= 1920 Edmonton municipal election =

Municipal election in Alberta, Canada

The 1920 municipal election was held December 13, 1920, to elect a mayor and six aldermen to sit on Edmonton City Council and three trustees to sit on the public school board. J Cormack, Joseph Gariépy and J J Murray were acclaimed to two-year terms on the separate school board. In a plebiscite held at the same time, Edmontonians repeated their previous year's rejection of a proposal to pay aldermen. Ratepayers also voted down the various money bylaws that were up for discussion.

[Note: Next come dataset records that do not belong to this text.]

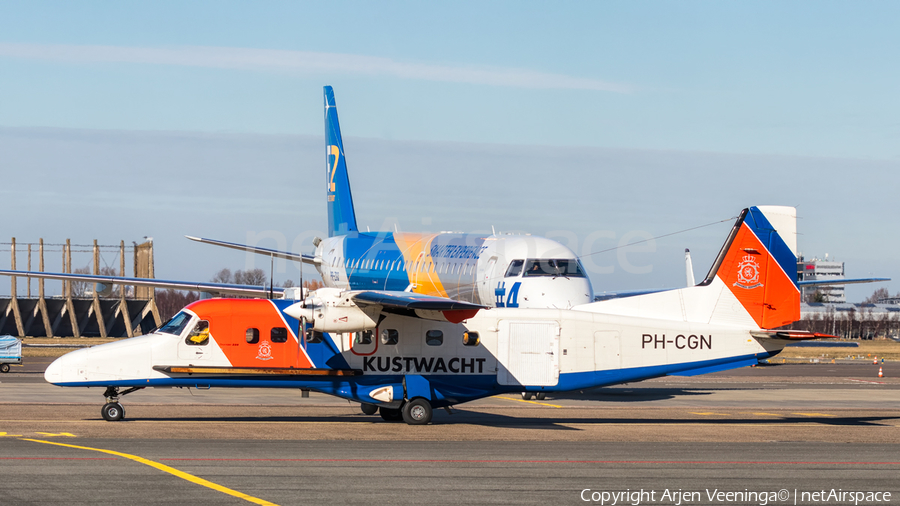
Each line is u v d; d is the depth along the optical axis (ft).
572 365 212.64
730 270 220.02
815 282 353.72
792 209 222.89
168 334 202.90
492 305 269.03
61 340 649.61
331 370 204.85
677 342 215.72
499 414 233.55
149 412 220.43
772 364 509.76
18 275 357.82
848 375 414.21
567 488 129.39
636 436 190.70
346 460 149.28
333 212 444.96
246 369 202.59
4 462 140.15
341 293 195.00
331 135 442.09
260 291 377.30
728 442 183.83
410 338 207.72
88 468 136.36
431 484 130.21
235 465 141.90
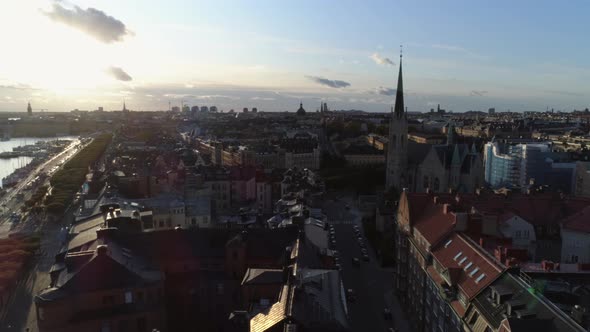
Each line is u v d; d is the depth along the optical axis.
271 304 83.19
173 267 108.00
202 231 114.00
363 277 154.25
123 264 97.44
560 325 62.00
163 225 169.88
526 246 117.31
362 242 191.88
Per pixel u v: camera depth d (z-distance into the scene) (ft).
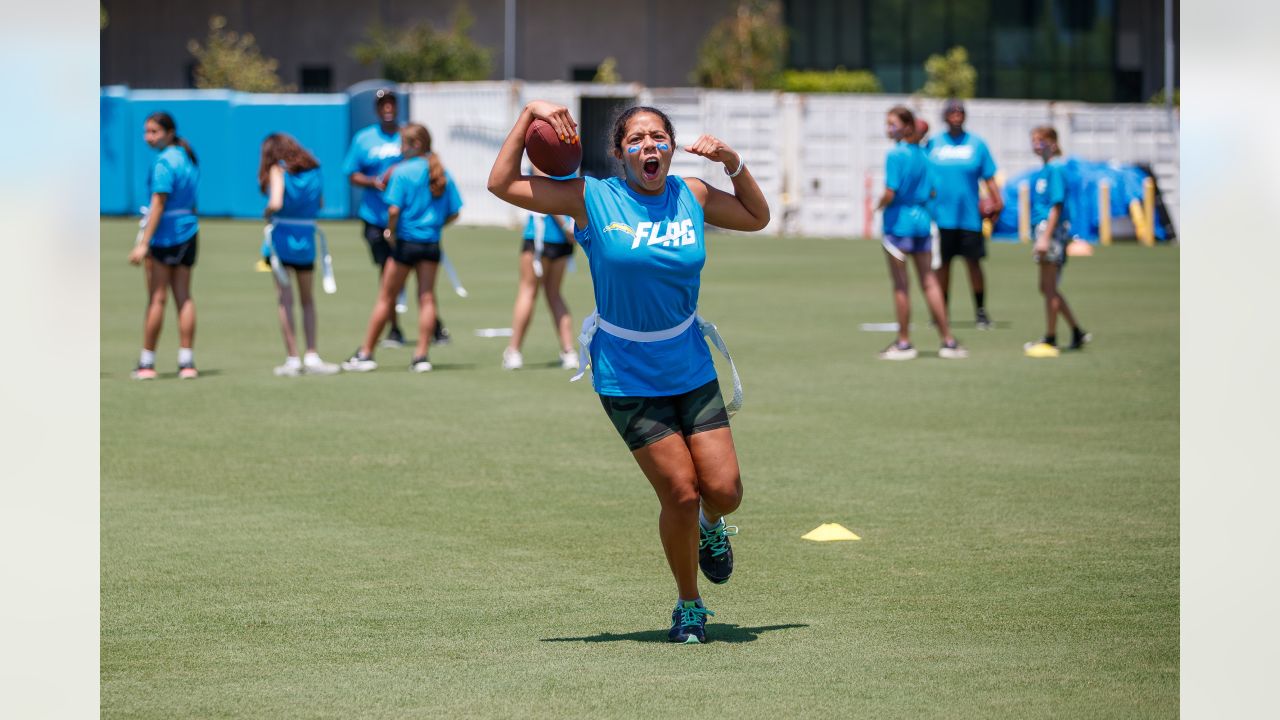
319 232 68.54
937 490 42.68
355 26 247.29
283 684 24.66
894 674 25.11
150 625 28.63
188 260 66.44
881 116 185.16
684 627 27.32
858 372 69.31
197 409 57.88
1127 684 24.53
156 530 37.45
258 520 38.68
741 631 28.12
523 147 26.63
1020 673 25.17
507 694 23.98
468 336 84.38
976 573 32.89
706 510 27.89
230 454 48.39
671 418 26.78
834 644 27.09
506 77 233.76
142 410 57.57
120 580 32.27
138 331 85.56
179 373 67.62
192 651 26.78
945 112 85.56
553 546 35.70
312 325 68.64
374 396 61.57
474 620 28.96
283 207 67.21
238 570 33.27
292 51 249.96
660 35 240.73
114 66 255.09
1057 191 75.56
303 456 48.06
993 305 103.60
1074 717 22.79
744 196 27.78
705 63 225.15
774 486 43.27
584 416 56.54
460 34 233.55
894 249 73.92
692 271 26.43
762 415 56.75
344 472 45.37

There were ten aldermen on city council, but four of the positions were already filled: Percy Abbott, John Bowen, James East and Rice Sheppard were all elected to two-year terms in 1919 and were still in office. J. A. Kinney had also been elected to a two-year term in 1919, but had resigned. Accordingly, Samuel McCoppen, who came in in sixth place, was elected to a one-year term.

Five candidates of a new party, the business-oriented Citizens Progressive League AKA the Citizens Committee or Citizens ticket, were elected to most of the open seats. McCoppen was the sole Labour Party candidate to be elected. A third party, the Independent Labor Party, ran two candidates but did not elect anyone.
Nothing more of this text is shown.